CLI shortcut: Community member @newptcai released purr, a CLI wrapper for KittenTTS that strips the unnecessary dependency chain and adds a --play flag for direct playback. Install it via pip install purr for faster iteration if you don't need the Python API.
Saving Directly to File and Speed Control
The library also has a generate_to_file method that skips the NumPy array entirely — useful for scripts where you don't need to manipulate the audio:
from kittentts import KittenTTS
model = KittenTTS("KittenML/kitten-tts-mini-0.8") # 80MB, best quality
# Direct-to-file synthesis with speed control
model.generate_to_file(
"Generating voice output for a product demo.",
output_path="demo.wav",
voice="Luna",
speed=0.9, # Slightly slower = more gravitas
sample_rate=24000,
clean_text=True
)
# List all available voices programmatically
print(model.available_voices)
# ['Bella', 'Jasper', 'Luna', 'Bruno', 'Rosie', 'Hugo', 'Kiki', 'Leo']For Raspberry Pi and other ARM deployments, the ONNX backend is the same — no code changes. The KittenTTS() constructor accepts a cache_dir parameter to keep downloaded model files local:
model = KittenTTS(
"KittenML/kitten-tts-nano-0.8-int8",
cache_dir="/opt/models/kittentts" # Persist across deployments
)Benchmarks and Real Performance
Based on community testing reported in the HN thread:
| Hardware | Model | Real-Time Factor |
|---|---|---|
| Intel i7-9700 CPU | 80M (mini) | ~1.5× realtime |
| Intel i7-9700 CPU | 15M (nano) | Faster than mini |
| NVIDIA RTX 3080 | 80M (mini) | ~1.5× realtime (no improvement over CPU) |
The GPU parity is notable: the RTX 3080 showed no speedup over the i7 CPU, because the ONNX inference graph is already CPU-optimized and the overhead of GPU memory transfers cancels out gains at this model size. This is a feature, not a limitation — it means there's zero reason to provision GPU capacity for TTS workloads using KittenTTS.

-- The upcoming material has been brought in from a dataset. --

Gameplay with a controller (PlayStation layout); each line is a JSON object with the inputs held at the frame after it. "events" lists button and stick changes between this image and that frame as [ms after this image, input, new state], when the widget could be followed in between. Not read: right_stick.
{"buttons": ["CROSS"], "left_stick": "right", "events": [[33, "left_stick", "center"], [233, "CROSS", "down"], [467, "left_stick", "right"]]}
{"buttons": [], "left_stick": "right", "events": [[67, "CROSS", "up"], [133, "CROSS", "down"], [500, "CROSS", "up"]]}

On the quality axis, the team published a key benchmark claim: their current 14M model is better than their previous 80M model (v0.1). That trajectory — higher quality at smaller size — is consistent with the StyleTTS 2 foundation providing headroom that smaller architectures typically don't have.

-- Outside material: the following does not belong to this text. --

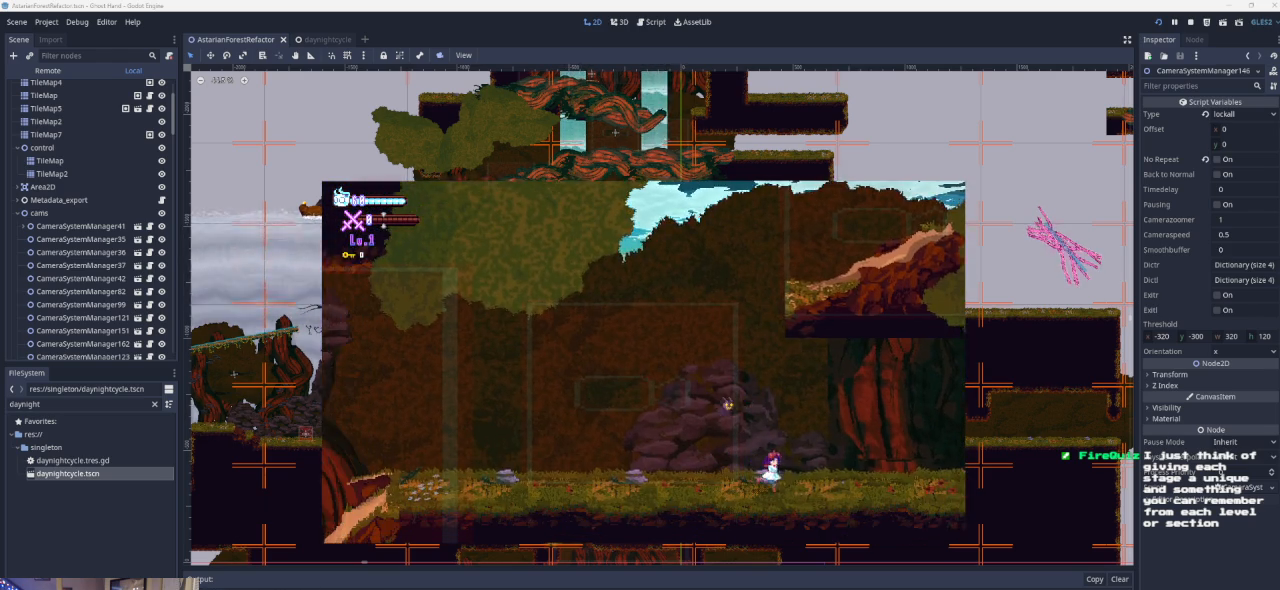
{"buttons": [], "left_stick": "center", "events": [[200, "left_stick", "center"]]}
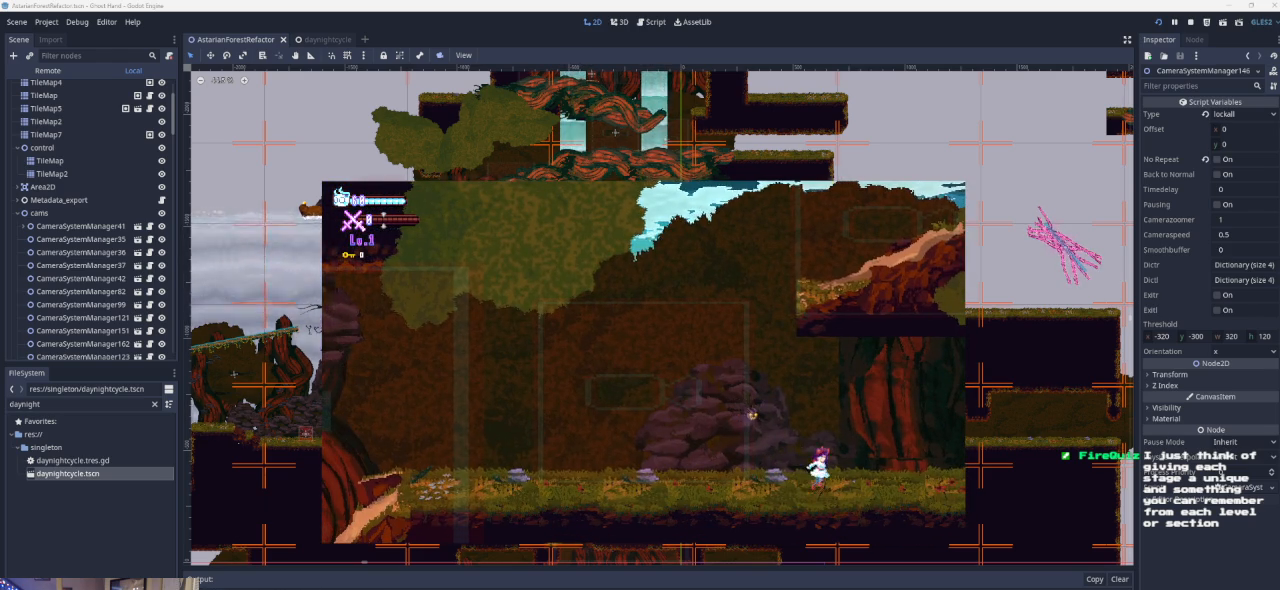
{"buttons": [], "left_stick": "center", "events": [[333, "left_stick", "left"], [400, "left_stick", "center"]]}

The HuggingFace Spaces demo is live for zero-install testing. Community feedback on voice quality is positive for standard prose, with known rough edges on technical jargon, acronyms, and domain-specific words — consistent with what you'd expect from a 15M-parameter model.
Limitations and What to Watch
Number pronunciation: This is the clearest quality gap. Numeric literals in strings ("the model has 135ms latency") produce garbled output. Always use clean_text=True, and for technical content with edge cases (acronyms like "SECDED", units like "ms"), pre-process your text with an LLM before feeding it to the TTS pipeline. The team says a model-level fix is coming in the next release.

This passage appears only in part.